Dari dua pembahasan sebelumnya yaitu mengapa perempuan akan selalu mengutamakan perasaannya ketimbang logikanya dan mengapa perempuan membutuhkan validasi, ternyata memang terdapat pengaruh hormon yang ada di dalam tubuh perempuan yang menyebabkan terjadinya hal tersebut.
Hormon yang mempengaruhi pemicu munculnya hal tersebut yaitu hormone progesterone dan ekstrogen. Hormon progesteron dan estrogen juga mempengaruhi perkembangan mental perempuan. Hal ini menyebabkan perempuan lebih mengutamakan perasaan, ingin dimanja dan penuh perhatian.
Oleh sebab itu bila perempuan mengalami masalah, maka ia akan menangis mengadu dan menyesali diri, dan itu merupakan bentuk luapan emosi yang wajar dari seorang perempuan (Priyono dkk 2009, dalam Tania Hardiyani, 2010). Orang – orang yang berjenis kelamin perempuan memiliki kecenderungan untuk mengungkapkan apa yang mereka alami (emosi).

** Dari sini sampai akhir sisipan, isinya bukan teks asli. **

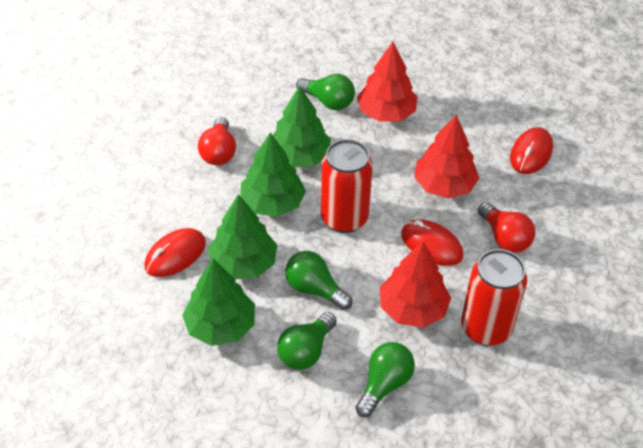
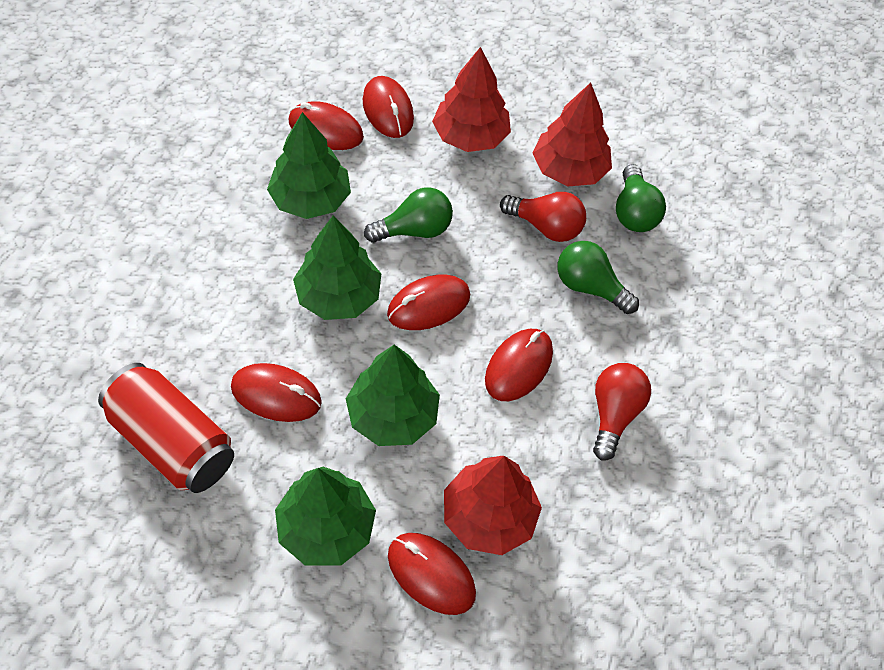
green light bulb: [277,312,337,370] [285,251,353,310] [296,74,355,110] [355,342,415,417] = 4 -> [364,187,453,243] [558,241,639,314] [616,164,666,232] = 3
red can: [321,139,373,233] [461,249,527,346] = 2 -> [98,363,234,493] = 1
red mouse: [144,228,206,277] [401,220,463,266] [510,127,553,174] = 3 -> [231,363,322,422] [288,101,364,150] [363,76,414,138] [387,275,470,330] [388,533,476,615] [485,329,553,401] = 6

Praktiknya perempuan mampu mengungkapkan apa yang dia rasakan saat itu kepada orang lain. Jika perempuan merasa sedih, maka mereka akan bisa menangis sebagai ungkapan apa yang dia rasakan (Risdiandari Sukirman, 2014).
Jika berbicara dari segi genetik, tentu saja akarnya akan kembali kepada hormon karena pada dasarnya semua perempuan memproduksi hormon tersebut. Sudah menjadi takdir bagi para perempuan untuk menjalani kehidupan sebagai perempuan yang memang diberi kelebihan yang unik dan menarik.
Feminisme
Feminisme memiliki tujuan untuk membangun persepsi kesetaraan gender dalam lingkup sosial, politik, ekonomi, dan pribadi. Maka dari itu, anggapan bahwa “perempuan selalu benar” tidak bisa disalahkan begitu saja, karena perempuan ingin kesetaraan antara laki-laki dan perempuan, yang dimana pada awalnya perempuan “disalahkan” karena melakukan hal yang biasa dilakukan oleh laki-laki, yang sebenarnya hal tersebut tidak terpaku harus selalu dilakukan oleh laki-laki.
Lingkungan
Faktor lingkungan juga menjadi faktor yang cukup berpengaruh terhadap anggapan “perempuan selalu benar”. Secara tidak langsung lingkungan seringkali mendukung anggapan “perempuan selalu benar” ini, karena kultur yang dibiasakan terjadi di masyarakat ketika perempuan berpendapat. Masyarakat seringkali “mengiyakan” pendapat perempuan yang terkadang keliru.
Namun, karena perempuan lebih sering mengandalkan perasaannya, perempuan seringkali tidak menanggapi masukan terhadap pendapat mereka dan ingin pendapatnya yang diterima. Karena itulah terjadi kultur “mengiyakan” perempuan sekalipun mereka keliru, agar tidak memperpanjang atau memperumit masalah. Apalagi ketika laki-laki yang cenderung mengandalkan logika berdepat dengan perempuan yang cenderung mengandalkan perasaan.